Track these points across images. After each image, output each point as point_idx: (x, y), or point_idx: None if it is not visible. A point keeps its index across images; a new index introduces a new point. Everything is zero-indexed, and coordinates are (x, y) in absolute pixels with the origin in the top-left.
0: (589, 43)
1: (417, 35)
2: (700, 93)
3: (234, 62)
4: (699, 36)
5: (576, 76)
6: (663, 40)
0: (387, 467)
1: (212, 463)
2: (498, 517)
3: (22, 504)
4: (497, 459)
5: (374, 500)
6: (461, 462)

══════

Repeat the items above, replacing "visible" with "shown" wherever it appears and leaving everything else unchanged.

EXERCISE ANSWER |
Track these points across images. After each image, output each point as point_idx: (x, y), or point_idx: None if it is not shown. A point keeps its index across images; a new index introduces a new point. Everything is zero-indexed, and coordinates are (x, y) in absolute pixels with the origin in the top-left.
0: (589, 43)
1: (417, 35)
2: (700, 93)
3: (234, 62)
4: (699, 36)
5: (576, 76)
6: (663, 40)
0: (387, 467)
1: (212, 463)
2: (498, 517)
3: (22, 504)
4: (497, 459)
5: (374, 500)
6: (461, 462)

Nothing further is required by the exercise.